En même temps il releva la jeune personne qui alla prendre une chaise en chancelant et s’évanouit.

« Elle se trouve mal, monsieur, dit Nicolas se précipitant vers elle.

— Pauvre enfant, cria le frère Charles, pauvre enfant ! Où est le frère Ned ? Ned, mon cher frère, venez un peu, je vous prie.

— Frère Charles, mon cher ami, répliqua Ned en entrant brusquement dans la chambre, qu’est-ce qu’il y a ? quoi ?

— Chut ! chut ! pas un mot de plus, au nom du ciel, frère Ned, répliqua l’autre. Sonnez la gouvernante, mon cher frère ; appelez Tim Linkinwater. Monsieur Tim Linkinwater, venez vite. Mon cher monsieur Nickleby, je vous en prie et vous en supplie, laissez-nous seuls.

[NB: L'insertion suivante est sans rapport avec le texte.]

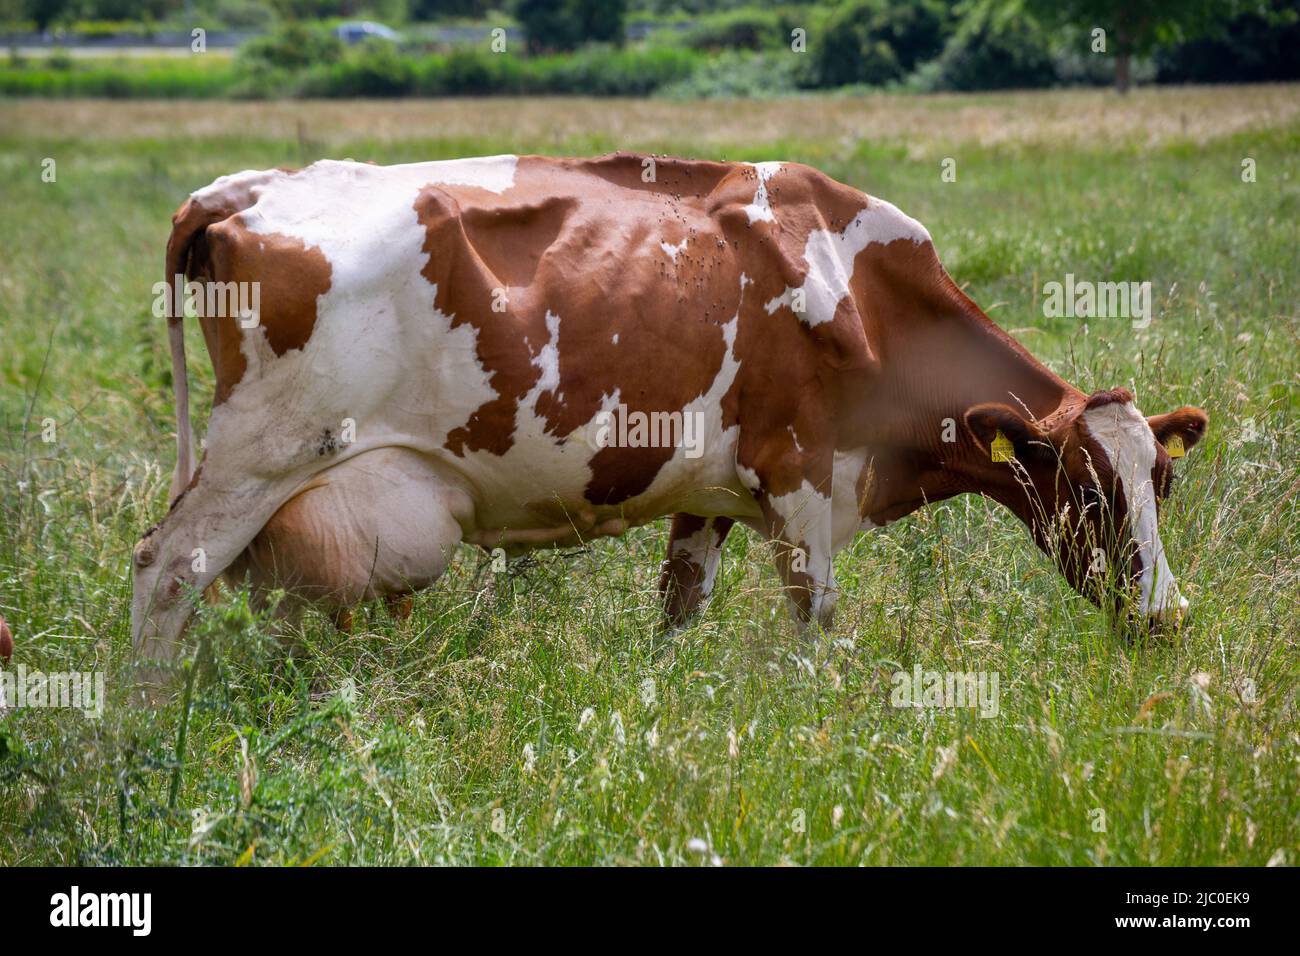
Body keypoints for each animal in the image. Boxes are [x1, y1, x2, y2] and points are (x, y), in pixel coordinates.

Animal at [126, 149, 1201, 691]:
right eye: (1091, 494)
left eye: (1163, 482)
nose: (1166, 621)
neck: (861, 289)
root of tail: (246, 186)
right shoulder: (804, 483)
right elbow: (817, 622)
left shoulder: (709, 493)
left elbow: (678, 611)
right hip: (258, 456)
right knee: (165, 571)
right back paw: (141, 723)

— Il me semble qu’elle est mieux, dit Nicolas qui, dans son zèle à considérer la malade, n’avait même pas entendu qu’on le priait de sortir.

— Pauvre mignonne ! cria frère Charles en prenant doucement la main de la jeune fille dans la sienne et lui tenant la tête posée sur son bras. Frère Ned, mon cher ami, je comprends votre étonnement de voir une scène pareille ici, dans notre cabinet d’affaires, mais… » Avant d’en dire davantage, il se rappela la présence de Nicolas, et, lui serrant la main, le pria avec insistance de quitter la chambre et de lui envoyer sans retard Tim Linkinwater.

Nicolas se retira immédiatement, et, en retournant au bureau, trouva la vieille gouvernante et Tim Linkinwater qui se coudoyaient l’un l’autre, dans leur empressement extraordinaire à se rendre près des frères Cheeryble. Sans s’arrêter à écouter Nicolas, Tim Linkinwater se précipita dans le cabinet, et Nicolas entendit aussitôt fermer en dedans la porte à double tour.